Your veins are vessels that carry blood from your body's tissues to your heart and lungs to pick up more oxygen and get re-circulated through your body. The muscles in your legs aid in this process, contracting to help pump the blood upward. Veins have tiny valves inside it to keep the blood flowing in the right direction; this one-way traffic keeps blood from flowing backward. However, a malfunction can occur in one or more of these valves, a common condition we call venous insufficiency. Venous insufficiency is what causes varicose veins and spider veins and affects more than 30 million Americans. Other risk factors for venous insufficiency include a history of trauma or deep vein thrombosis in the past.

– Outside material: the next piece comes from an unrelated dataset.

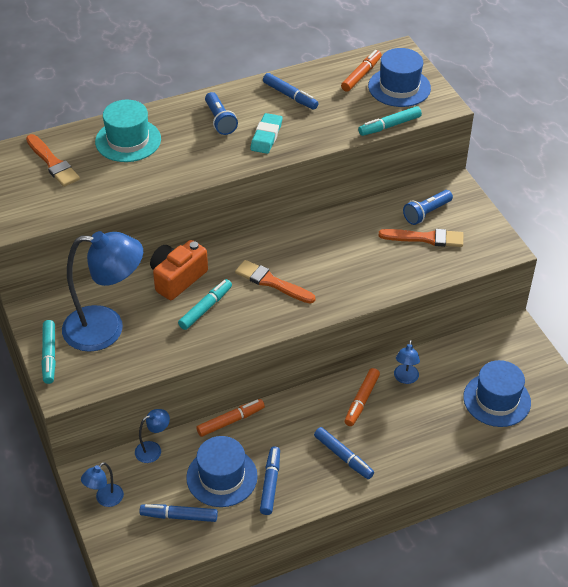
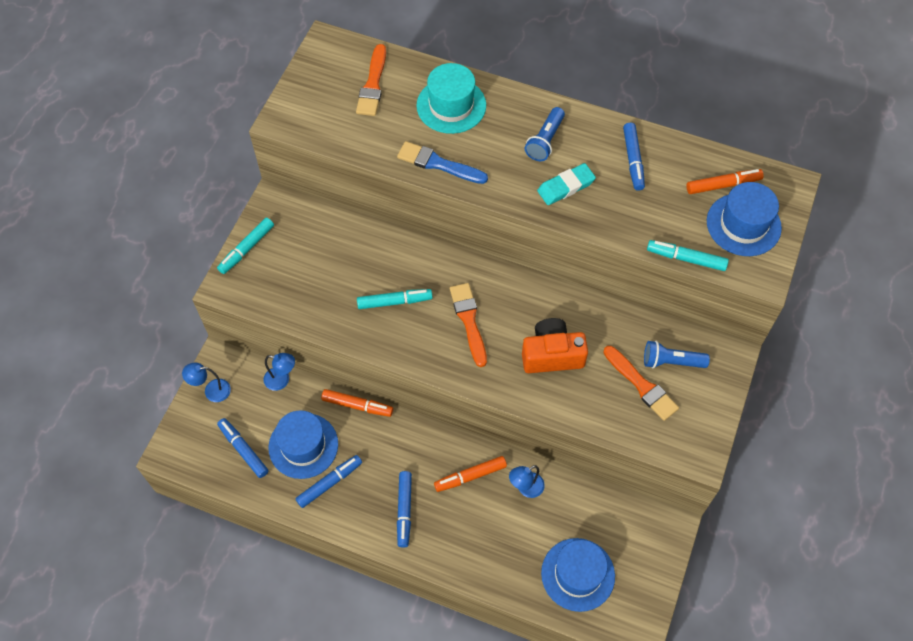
camera: 45 degrees right, 15 degrees up
blue lamp [62,231,143,352] -> none
orange camera [150,240,208,300] -> orange camera moved to [522,318,588,373]
none -> blue brush [397,141,488,184]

Varicose veins afflict 10% to 20% of all adults - are swollen and often visible, twisted, blue or colorless veins that are close to the surface of the skin and often appear as bulges. Because valves in these veins are damaged, they hold more blood at higher pressure than normal. Common symptoms of varicose veins include swelling, feeling heavy, "bursting or strectching" of the skin, and tired or achy legs. Spider veins are tangled groups of tiny blood vessels just under the skin surface that resemble spider webs or tree branches. Typically, they are red, blue or purple and are clearly visible on the thighs and lower legs.People with a family history of varicose veins or spider veins have the highest risk of developing them. In fact, even athletes and young women and man can develop varicose veins if they have a family history of venous insufficiency.